Po pierwsze NFT może zostać „spalony”. Tak po prostu. Pstryk i… go nie ma. Bo wbrew temu co wielu sądzi – nikt nie ma swoich tokenów w swoich „portfelach”. 

Po drugie NFT jest tyle warte ile wiara w podmiot kontrolujący URI (adres do internetowych zasobów) z którego pobierane są jego metadane.  Wystarczy więc przejąć kontrolę nad serwerem, z którego te dane są pobierane i… pufff… Ciągle masz ten sam NFT, ale pokazywane przez niego dane już są inne. Nie wskazują Twojej własności do [tutaj wstaw dowolną tokenizowaną rzecz] lecz to jaką sobie zechce kontrolujący serwer w danym momencie np. do niczego.

No chyba, że ktoś stworzy własny blockchain z własnym standardem NFT zapisującym metadane w tymże blockchainie. Wtedy trwałość i bezpieczność „prawa własności” inwestorów zależałaby od odporności tego blockchaina na ataki no i zdolności do utrzymywania (finansowania) tej bazy w czasie itd. itp.

Reasumując:
Wiara w prawo własności wyrażone w tokenie NFT jest wiarą w podmiot kontrolujący miejsce metadanych wskazywanych przez URI (czyli w praktyce jakiś serwer).
Jeżeli jesteś tego świadomy jako inwestor, jeżeli osoba proponująca Ci tokenizację przez NFT jawnie o tym informuje potencjalnych inwestorów, to w porządku.

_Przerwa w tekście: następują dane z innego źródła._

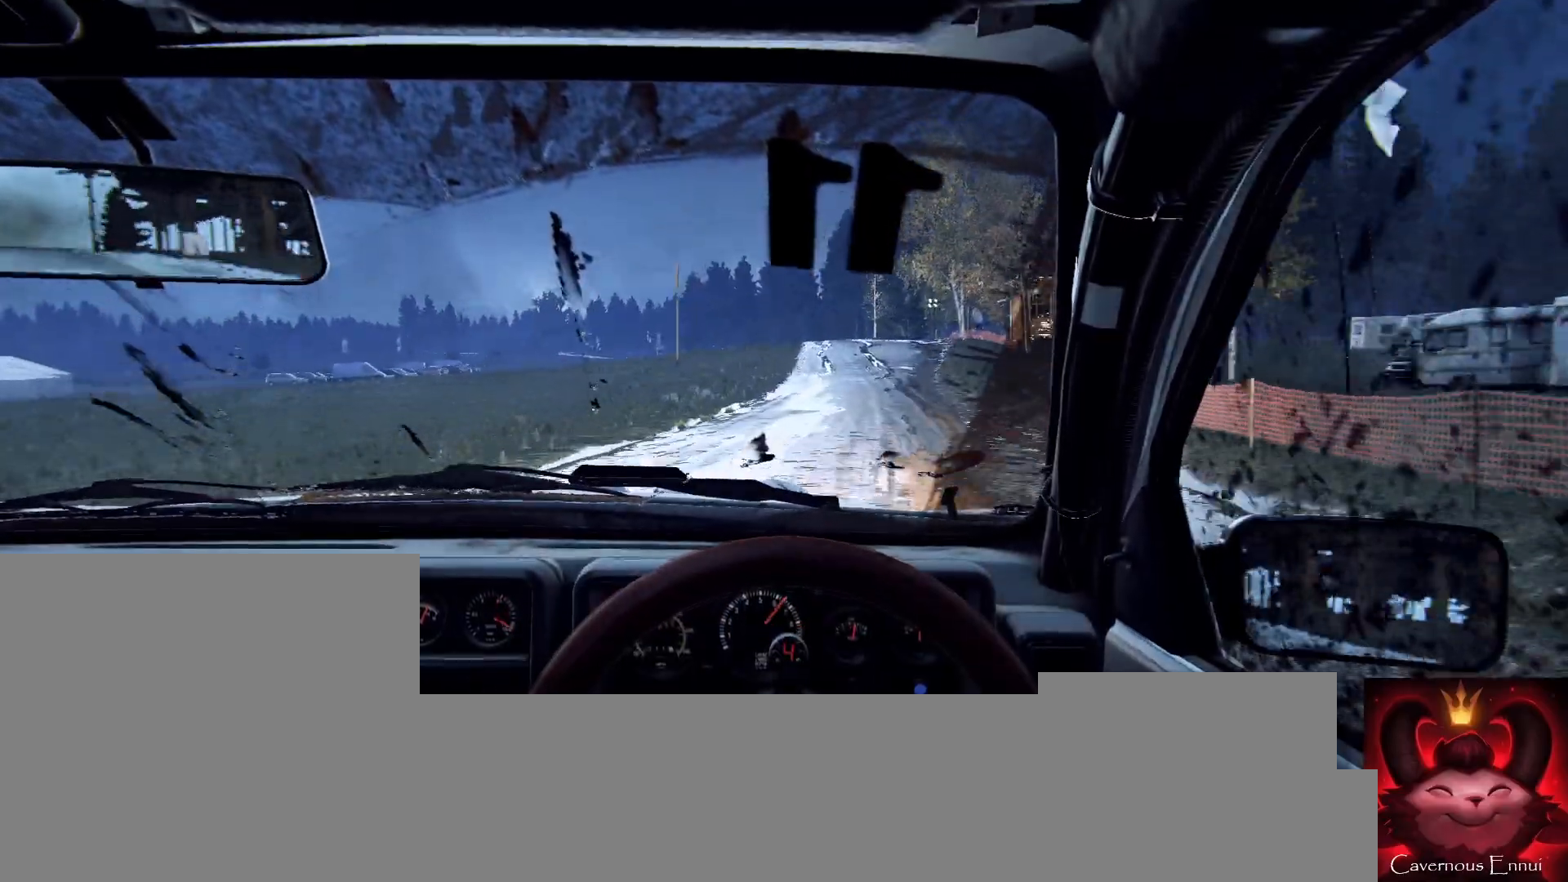
{"buttons": [], "left_stick": "center", "right_stick": "up", "events": [[367, "left_stick", "right"], [500, "left_stick", "center"]]}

Każdy wtedy wie jakie podejmuje ryzyko inwestycji.

Ale jeżeli ktoś nie ostrzega potencjalnych inwestorów przed takimi zagrożeniami to źle to wygląda (brak kompetencji)  albo jest nawet świadomym przekrętem.
A niestety obserwuję kilkoro ludzi i kilka firm, które nakręcają ludzi na udział w tokenizacjach i ani słowem nie wspominają o związanych z tym zagrożeniach. 🙁
Potraktujcie ten wpis jako przestrogę.